さて、今日も錬金しようかな…と思い棚の材料を入れている引き出しを開ける。あれ、この素材もう使い切っちゃってたんだ…お兄ちゃん最近帰ってこないし自分で採りに行くしかないかぁ…
弓を手に取り、防具だけ確認して家を出る。あの魔物はどこに居たっけな、とメモを見遣りながらルーラストーンを掲げいつも通りの素材狩りに出掛けた…
いつも通り、のハズだったのに…あの素材欲しいな、と気を抜いた瞬間を突かれ魔物が斧を振り下ろしてくる。あ、ダメ…避けられない…!そう思った瞬間ギリギリの所で直撃は避けた、が…左腕があったはずの場所には何も無く肩から大量の血が流れていた。
ドクンドクンと激しく脈打つ激しい痛みと頭から血の気が引くような酷い出血に思わず胃の中身を吐き出しそうになる。このままじゃ死ぬ…と必死に回復呪文を紡ぐ。ぎゅ…と強く手で押えていた左肩の傷が新しく濡れる感覚は消え、とりあえず止まった出血に胸を撫で下ろす。

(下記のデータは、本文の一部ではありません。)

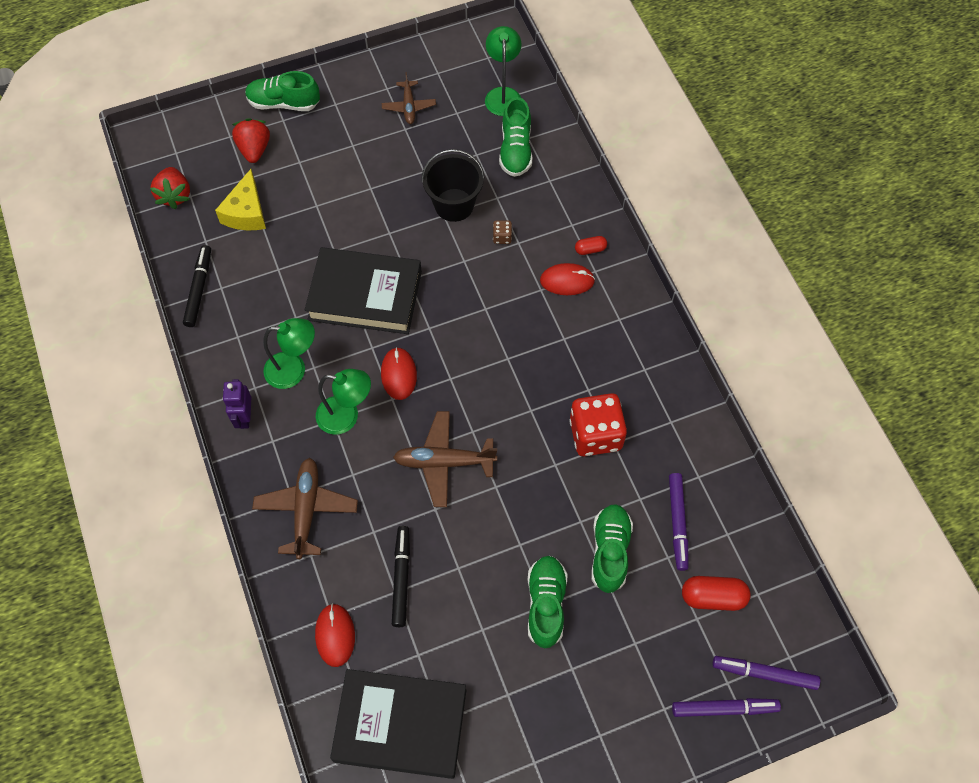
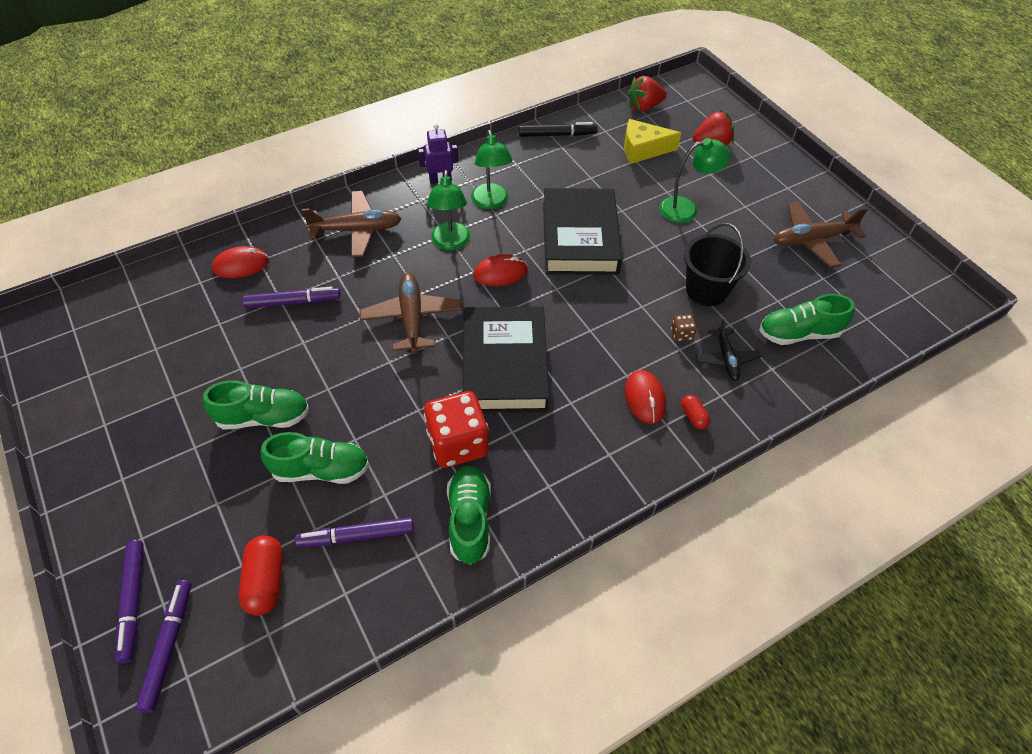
camera: 80 degrees right, 10 degrees down
green shoe [245,71,320,111] -> green shoe moved to [447,466,491,565]
black book [330,669,466,779] -> black book moved to [462,306,550,413]
brown plane [382,72,436,124] -> brown plane [774,201,868,268], size x1.61
black marker [392,526,410,627] -> purple marker [242,286,341,308]
green lamp [485,26,521,116] -> green lamp moved to [659,138,731,223]
none -> black plane [696,319,761,381]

魔物は今度こそこちらの息の根を止めようと斧を構えている…こんなとこで死ぬわけにはいかない……とほんの一瞬だけ切り落とされた腕を拾おうと思った思考を頭を振って消すと必死に戦闘エリア外へ走り、急いでルーラストーンを取り出すとエテーネの村へ逃げ帰る。
「っは………ァ……帰って、来れた……?」
貧血を起こしかけ思考がぼんやりとしつつも見慣れた景色が視界に入り、村の入口に倒れ込む。

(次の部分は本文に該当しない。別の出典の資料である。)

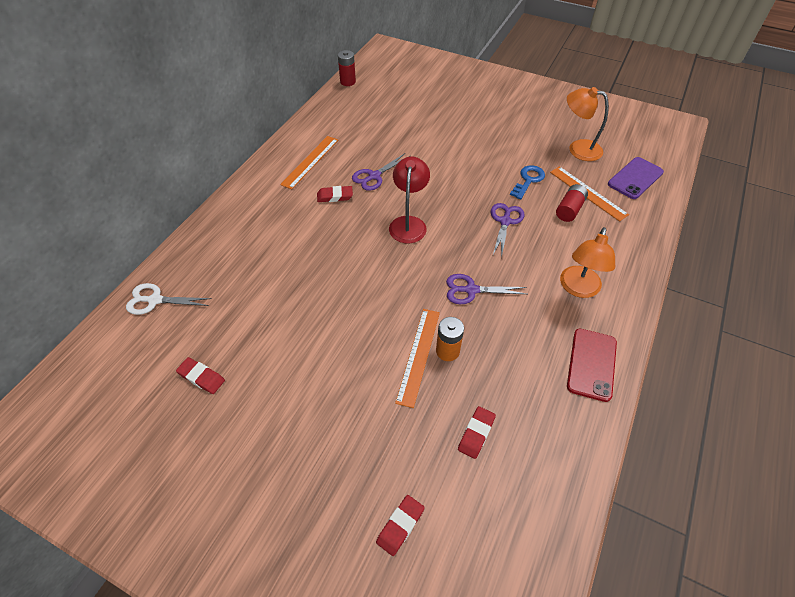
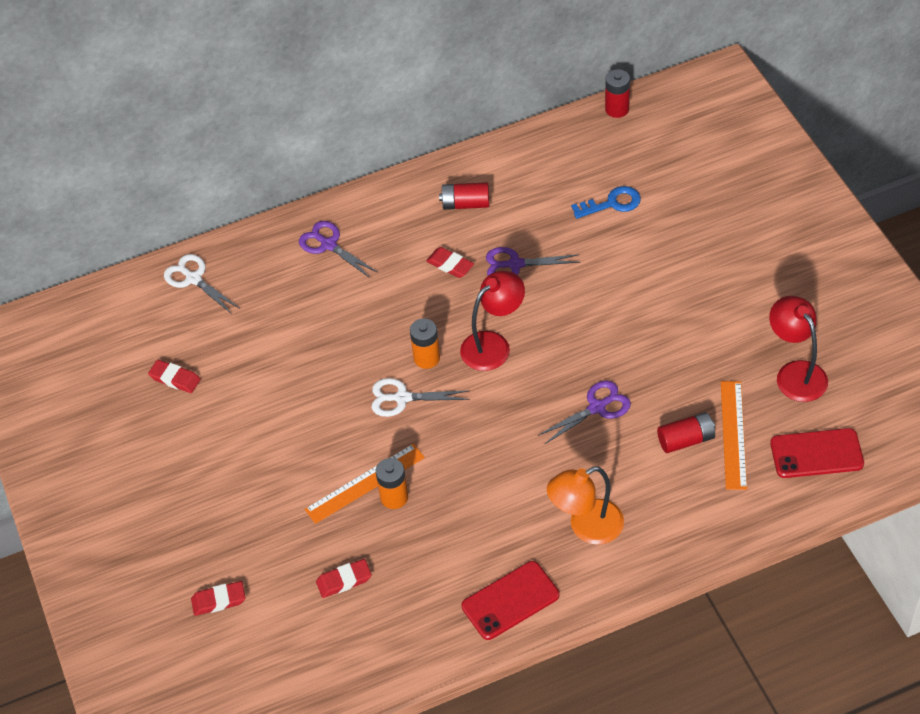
camera: 45 degrees right, 0 degrees up
red eraser [176,357,225,394] -> red eraser turned 45 degrees counterclockwise [148,360,201,393]
orange ruler [280,136,338,189] -> red battery [439,182,489,210]
purple scissors [446,274,527,304] -> purple scissors moved to [299,221,378,278]
blue key [510,165,545,199] -> blue key moved to [571,186,641,219]
orange lamp [567,87,609,161] -> red lamp [769,296,828,402]
purple phone [608,157,664,199] -> red phone [770,428,864,478]
none -> white scissors [371,378,470,417]
none -> orange battery [410,318,440,369]

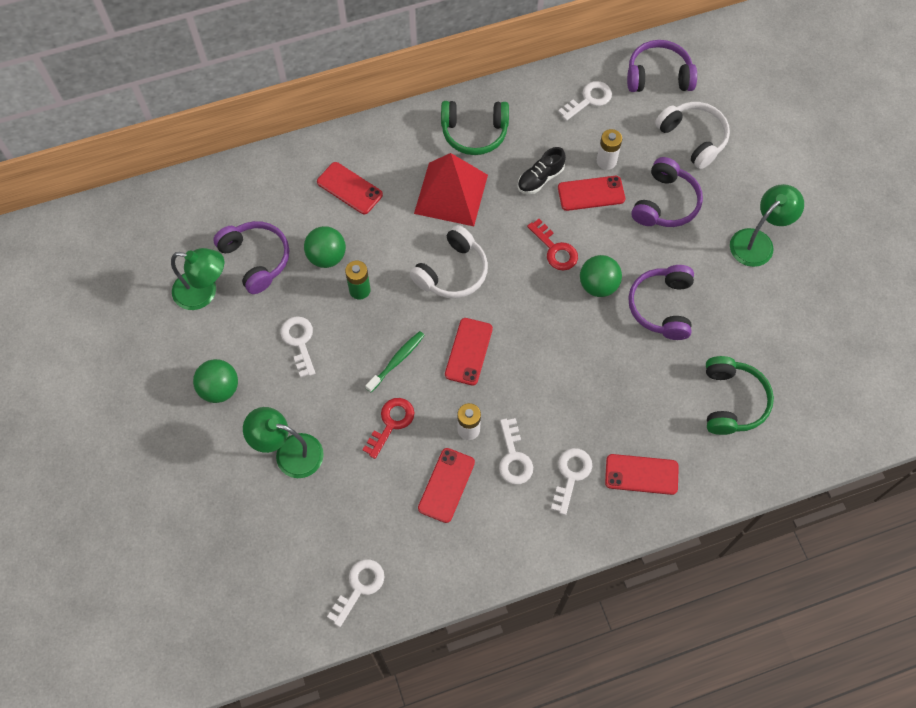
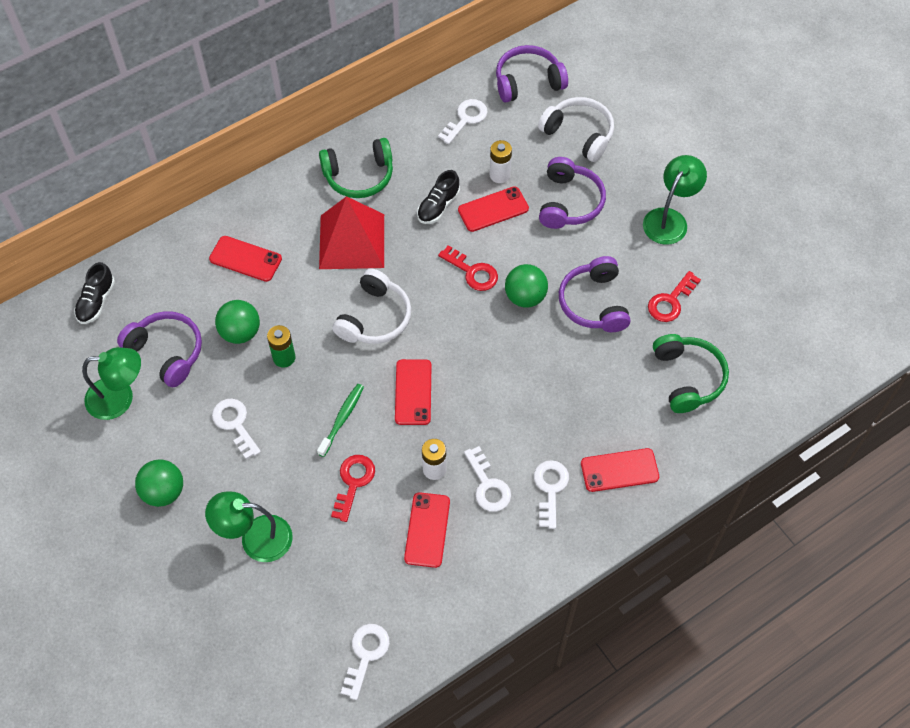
camera: 15 degrees left, 5 degrees down
none -> black shoe [74,262,115,324]
none -> red key [648,271,701,322]

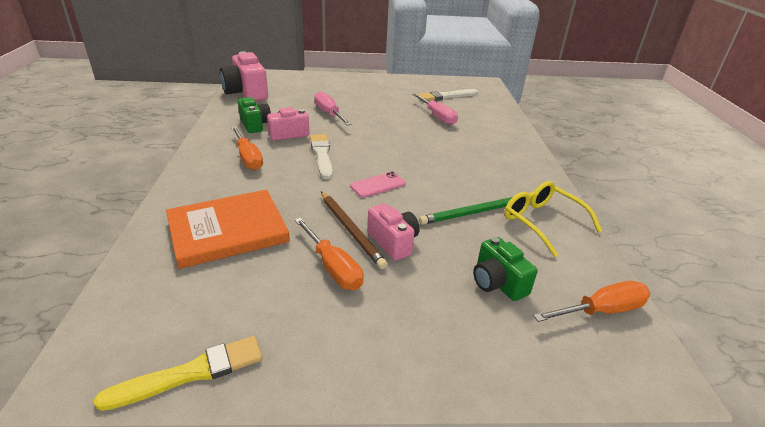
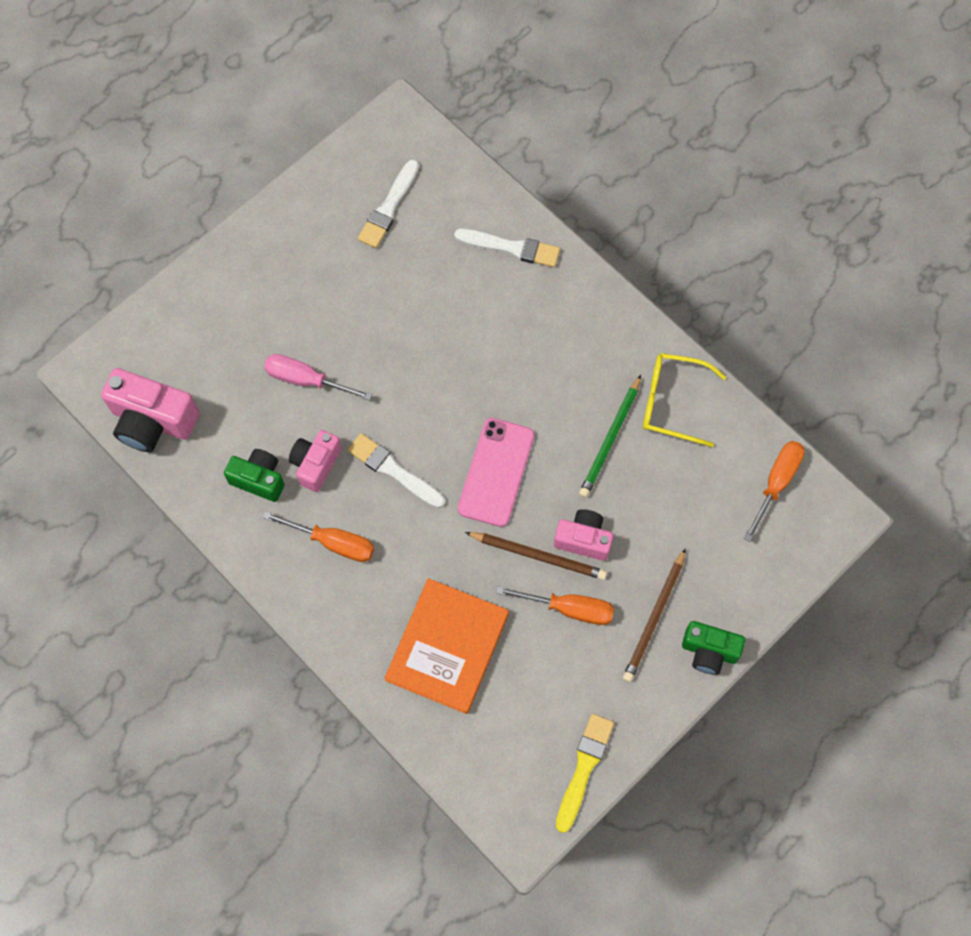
camera: 40 degrees left, 35 degrees up
pink phone [350,172,406,198] -> pink phone [458,418,534,527], size x1.67
pink screwdriver [412,93,458,125] -> none
green camera [473,237,538,301] -> green camera moved to [682,621,745,675]
none -> white brush [454,228,560,267]
none -> brown pencil [623,548,686,682]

アイリスさん!!と幼馴染の焦る声が聞こえ、あ…シンイさんが来てくれたならもう大丈夫かな…?と安心してしまいふっ…と意識は暗い闇の底に落ちていった。
うん…?と目を覚ますと見慣れた天井と辛そうな顔でこちらを見てくるシンイの瞳があった。
「シンイさん…?私…」
「あ、まだ体は起こさないでください…酷い出血で村の入口にあなたが倒れ込むのが見えた時は血の気が引きましたよ…」
「ごめんなさい…そういえば…」
もしかしたら左腕を失ったのは幻覚だったんじゃない…?と左側に意識を持っていき視線をずらすがやはりそこには何も無く、手や腕を動かすような感覚は無かった。

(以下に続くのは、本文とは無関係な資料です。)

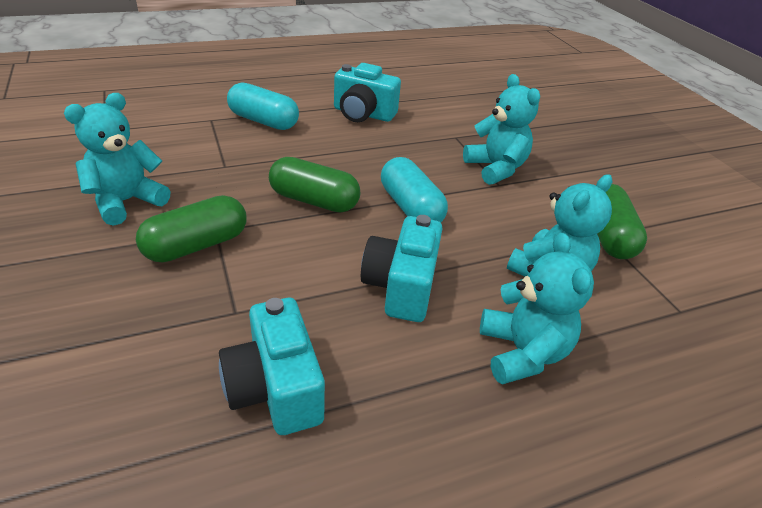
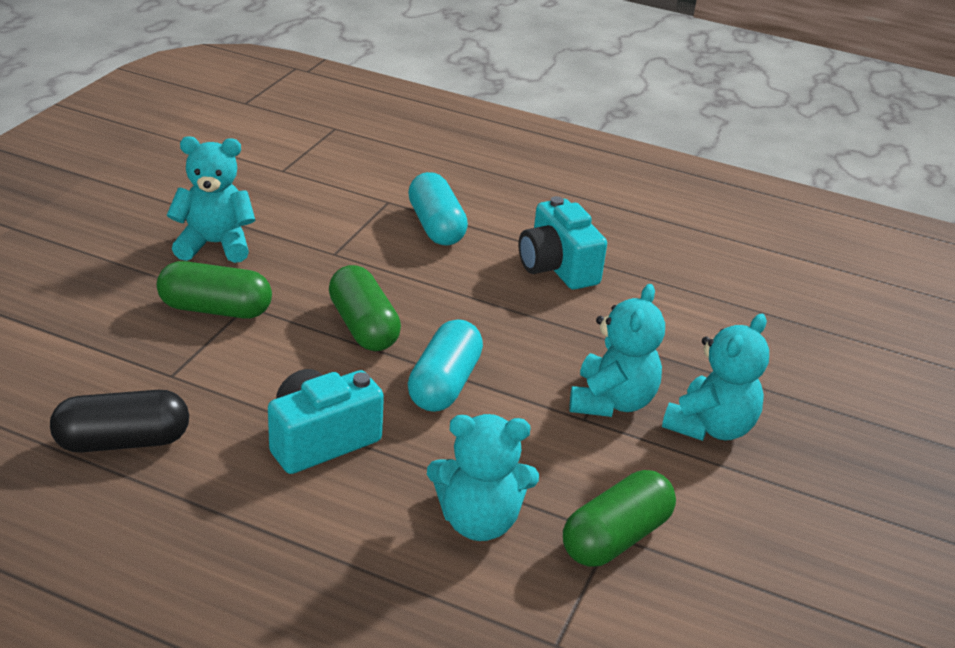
camera: 45 degrees right, 5 degrees down
turquoise camera [219,298,325,435] -> black capsule [50,390,189,453]
turquoise teddy bear [480,233,594,385] -> turquoise teddy bear moved to [662,314,769,441]

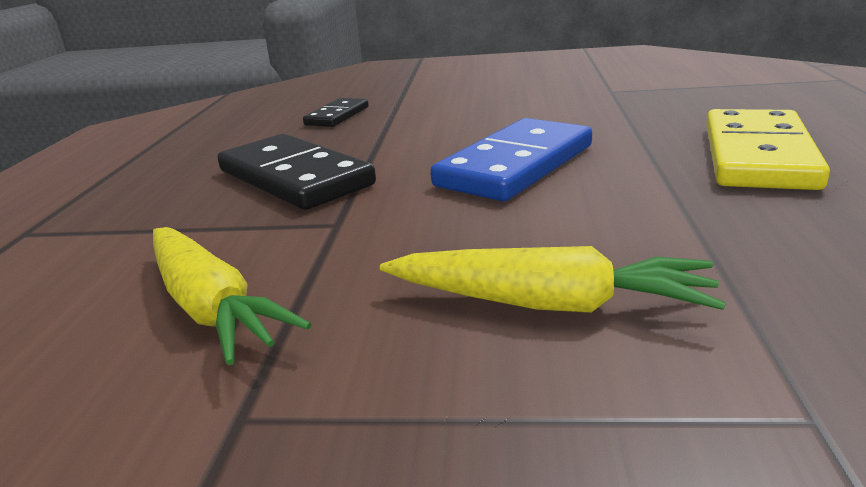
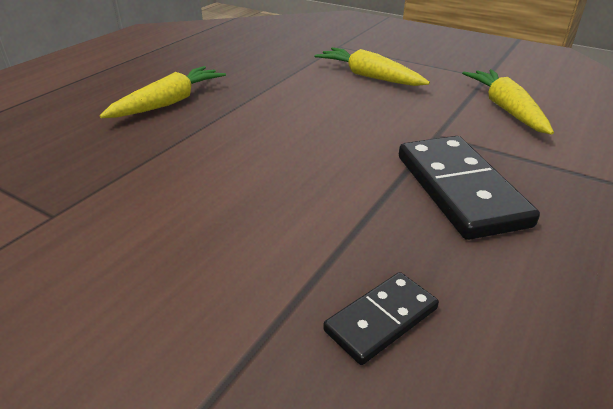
camera: 155 degrees left, 10 degrees up
blue domino [431,118,592,201] -> none
yellow domino [706,109,830,190] -> yellow carrot [100,66,226,118]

「アイリスさんの腕は…私がアイリスさんを入口で見つけた時には既に…」
「大、丈夫……だよ…腕は義手にすれば…だからシンイさん、そんな辛そうな顔しないでよ」
何も悪くないのに罪悪感を感じてしまう優しい幼馴染を元気づける様に微笑みを向ける。
「お兄ちゃんはこのこと知って…?」
「いえ…まだ帰ってきていませんし手紙も出していないので…」
じゃあお兄ちゃんには伝えないで、とシンイに向かって言うと錬金術で作れるかな…?とレシピを考え始める。義手ができるまではシンイさんが手を貸してくれるらしいし多少珍しい材料でも何とかなるかな…あぁ、でももう私の腕でお兄ちゃんのこと抱きしめらんないな…
それだけが少し、哀しいなぁ…と誰にも聞こえないような小声で呟いた。